CUDA, or ‘C for CUDA’ as NVIDIA is now calling it, has allowed us to get that last bit of performance out of the G80 series of GPUs. This is great, because for existing users of GPU acceleration, a simple library upgrade will give them a significant performance boost. The real performance miracle however, came on the GT200 hardware where we were free from the limitations our OpenGL workarounds imposed on us (texture size limit anyone?). Here we got a 50%+ boost in speed and a 2X improvement in simulation size going from OpenGL to CUDA-based libraries.
Getting back to robustness, given that we now are using CUDA, any compute bugs we submit to NVIDIA get top attention and are resolved promptly. It also helps that we’re now in NVIDIA’s ‘good books’ and have a good rapport with their driver team. The end result is a more stable hardware+driver platform for us and all our end users, as well as full support of Tesla hardware in Windows, something we couldn’t do with our OpenGL libraries. Overall the CUDA port has been a big win for us and for our partners, who are now actively pushing CUDA+Tesla out to all their users. But wait, there are more benefits…
The other big win for Acceleware, is the developer experience gained in the months that we’ve spent upgrading our code. We now have no less than six new battle-hardened CUDA developers in house, which is already starting to benefit our other products and services teams as we disseminate both knowledge and people into those projects.

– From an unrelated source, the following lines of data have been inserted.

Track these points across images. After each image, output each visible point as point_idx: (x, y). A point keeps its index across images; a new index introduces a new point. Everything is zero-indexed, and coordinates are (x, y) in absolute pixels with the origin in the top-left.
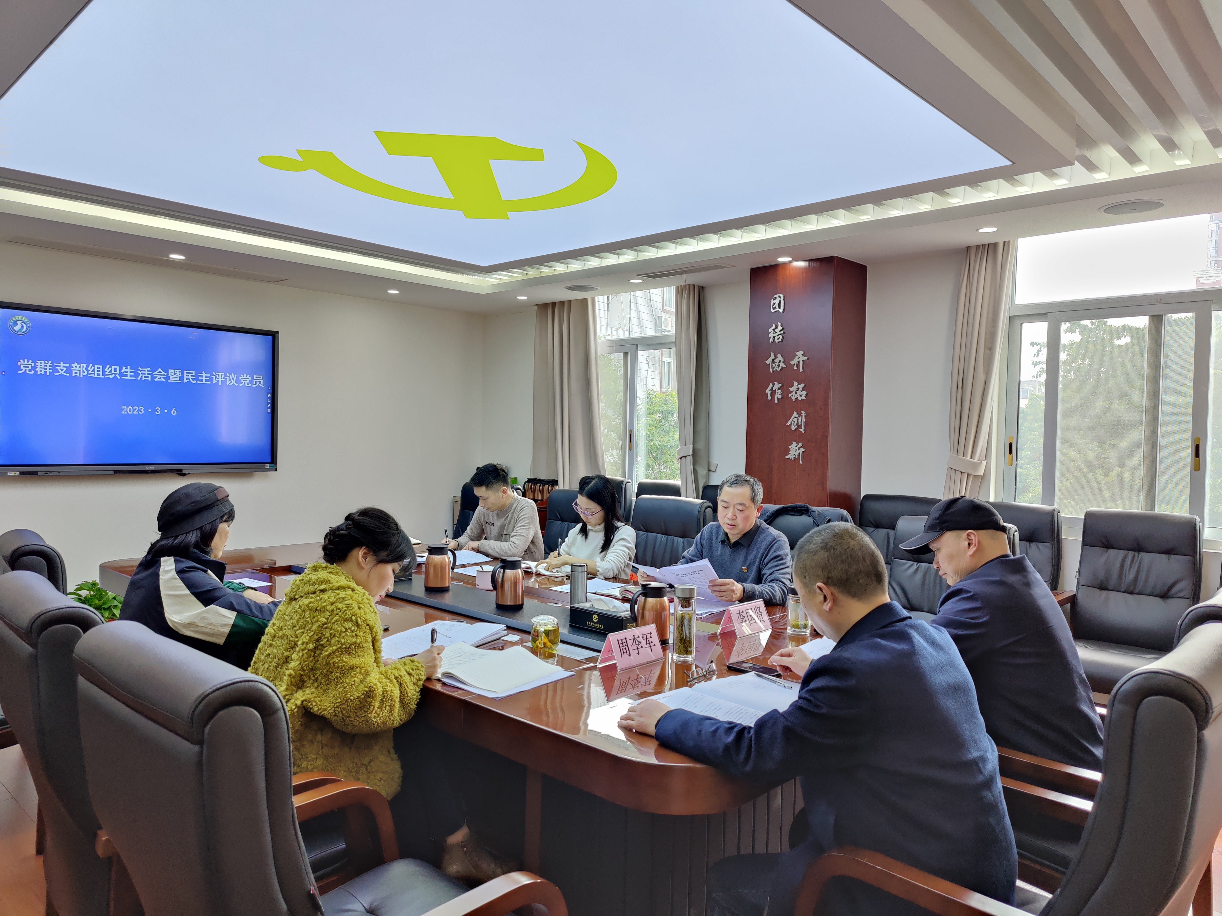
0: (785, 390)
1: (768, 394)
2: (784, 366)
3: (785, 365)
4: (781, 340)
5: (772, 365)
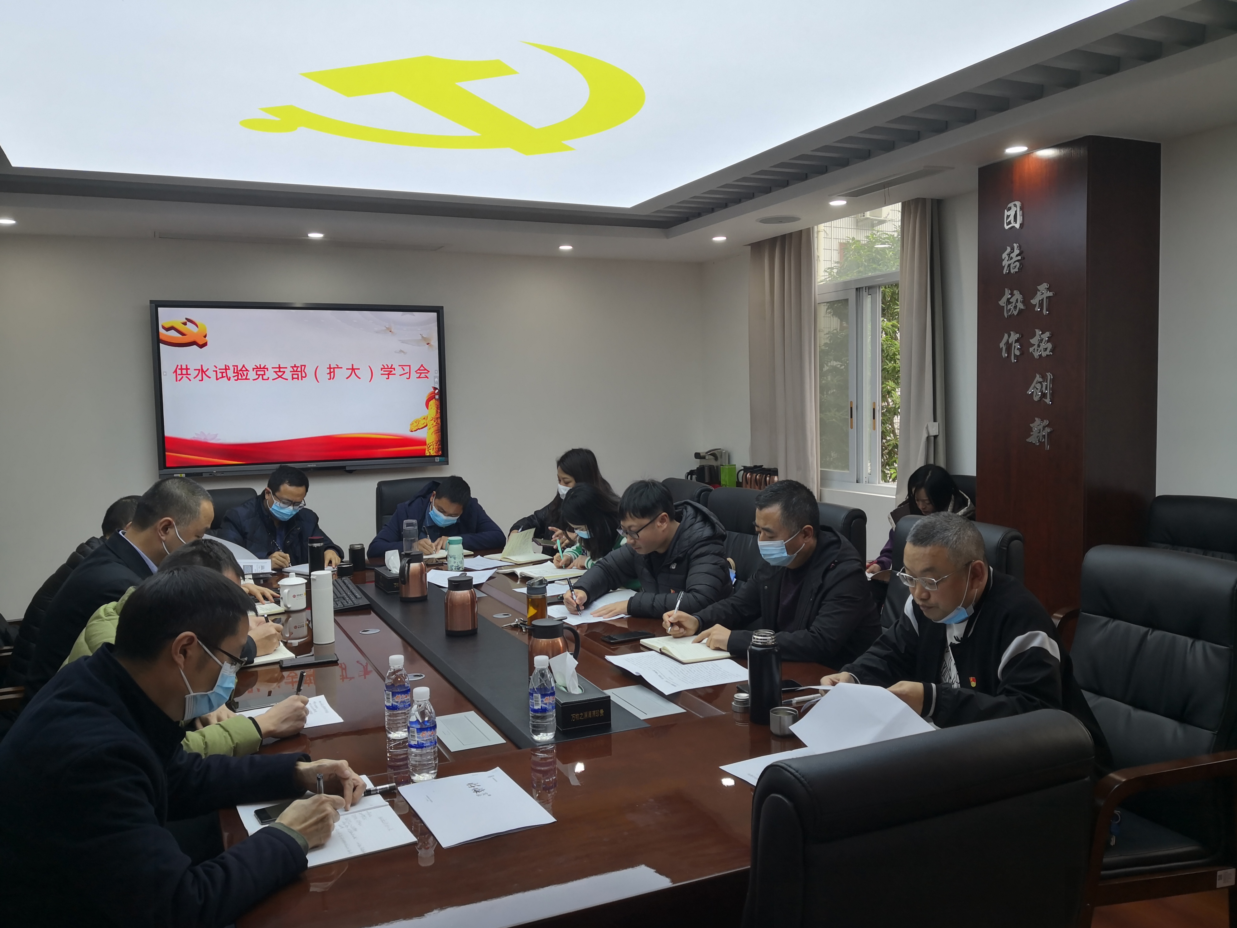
0: (1024, 342)
1: (1002, 349)
2: (1022, 307)
3: (1025, 305)
4: (1018, 269)
5: (1007, 307)
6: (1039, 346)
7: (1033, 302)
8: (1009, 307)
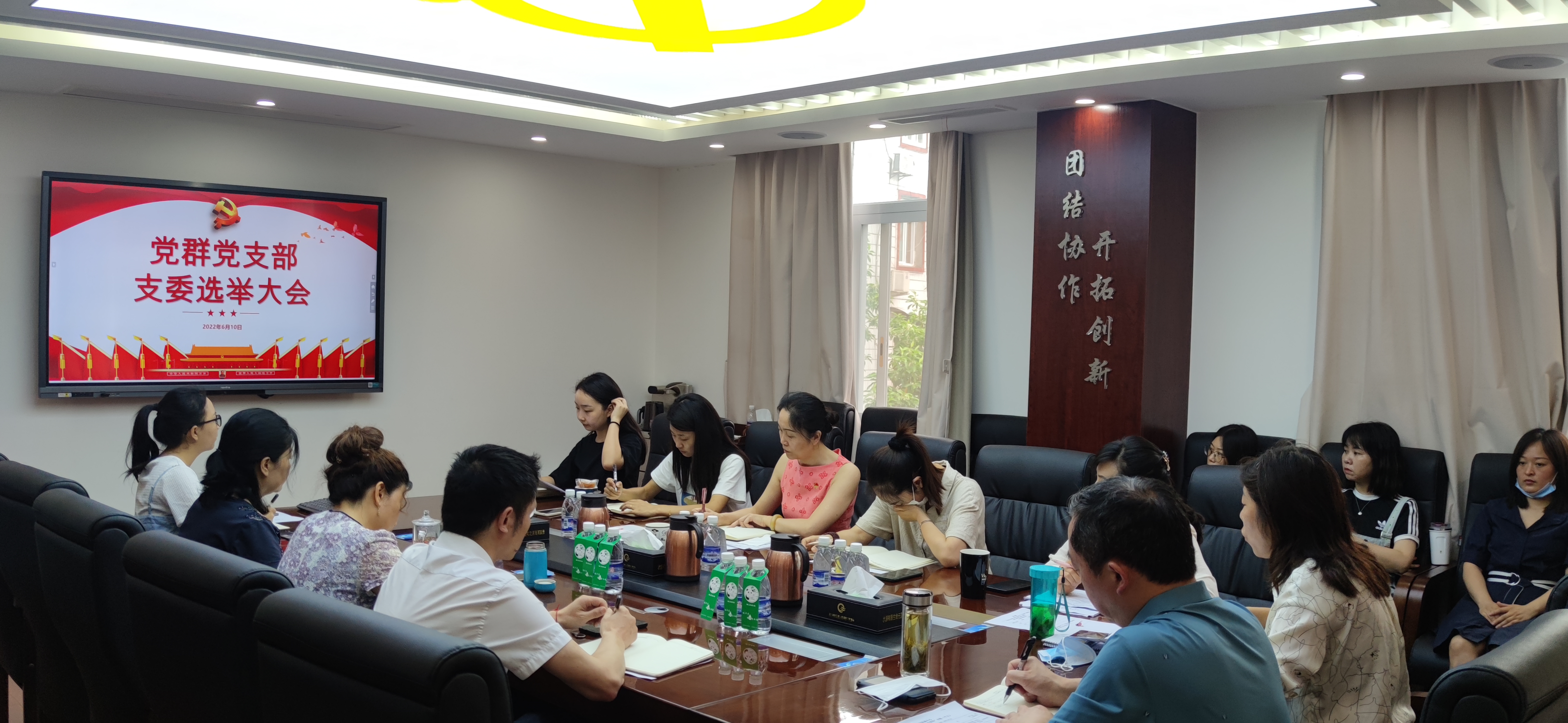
0: (1085, 285)
1: (1060, 291)
2: (1084, 252)
4: (1080, 215)
5: (1067, 250)
6: (1100, 290)
7: (1095, 247)
8: (1069, 250)
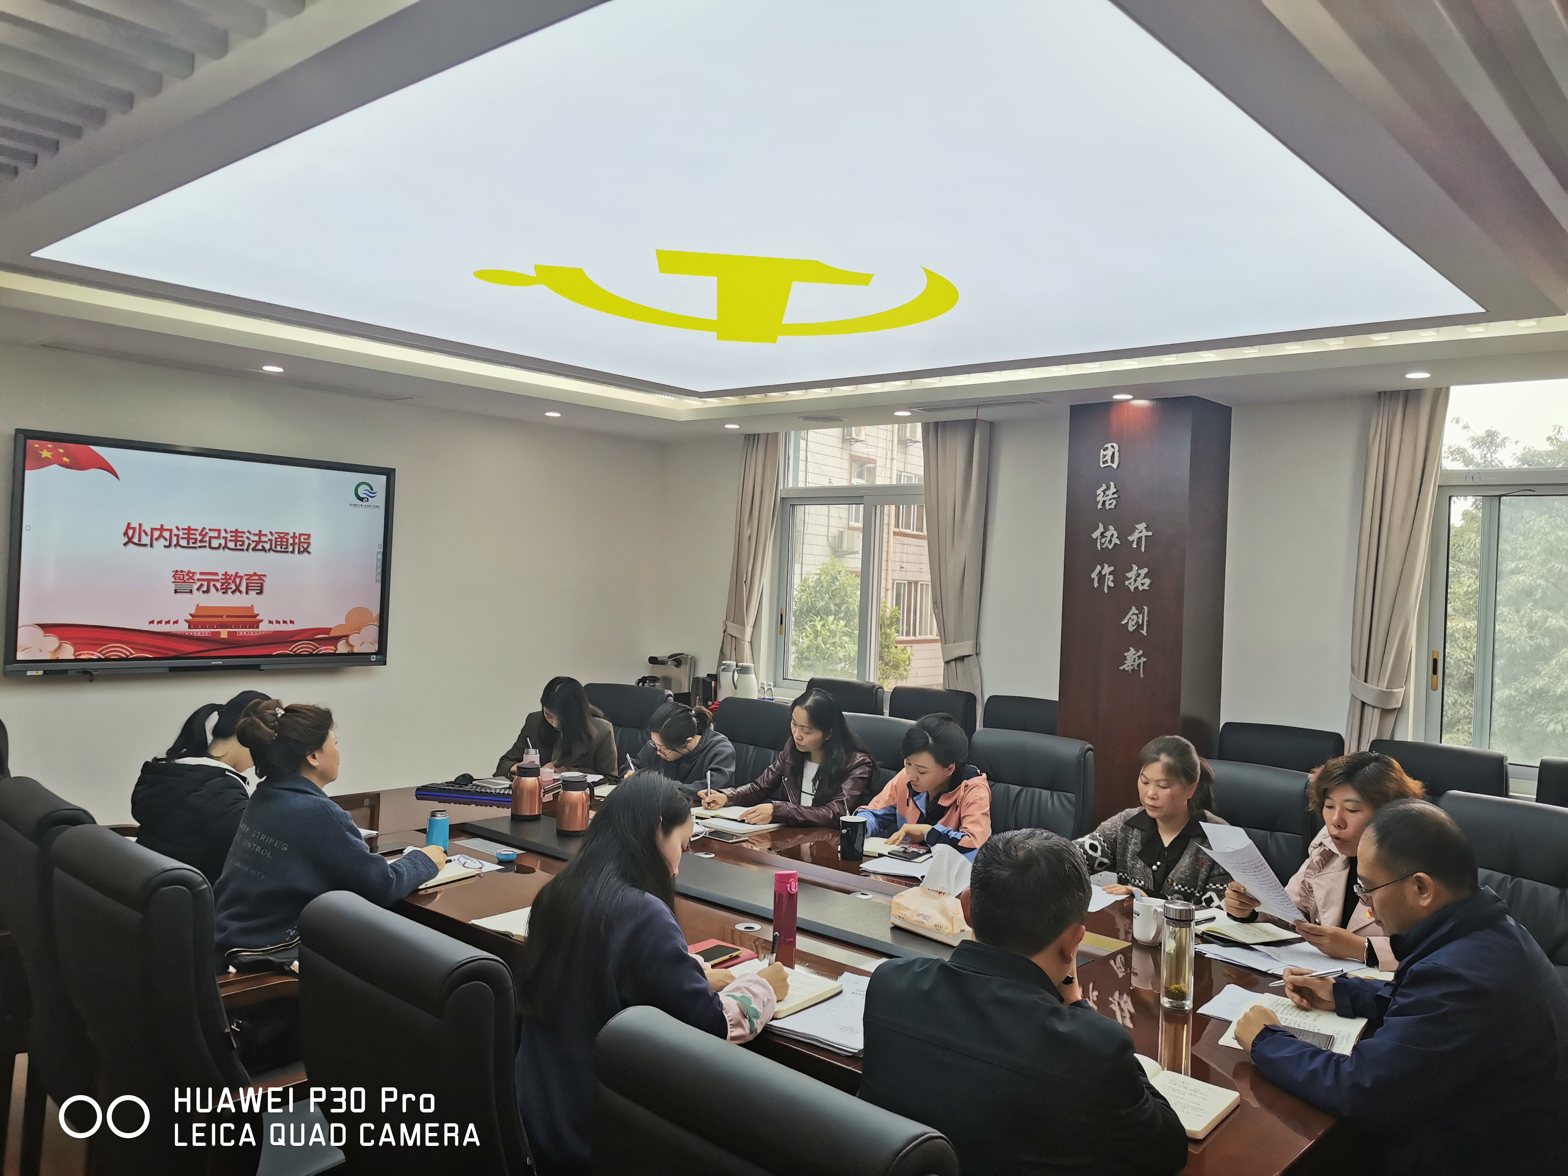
0: (1120, 576)
1: (1094, 579)
2: (1118, 542)
3: (1121, 542)
4: (1115, 506)
5: (1101, 541)
6: (1135, 581)
7: (1130, 538)
8: (1103, 541)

The other great part about getting CUDA knowledge and experience more firmly embedded into the teams is that, in our opinion, the future transition to OpenCL should be that much easier. I was initially worried that the port of our FDTD library to CUDA would be all for naught given that OpenCL was due out and was hyped to be the next great savior of parallel programming. Learning more about OpenCL since that time has reassured me. The similarities of the CUDA Driver API to OpenCL are apparently striking, which will make for any future port significantly easier. Given the now three-way momentum behind GPUs from NVIDIA, AMD/ATI, and Intel, this may be a very likely outcome.
Five years from now, I am quite confident that we will look back and say that the investment in both GPUs and in CUDA was worthwhile. Not only for the immediate performance and robustness reasons I mentioned above, but for the knowledge and experience that will allow us to succeed as parallel computing architectures evolve to 100s and 1000s of cores from a variety of vendors.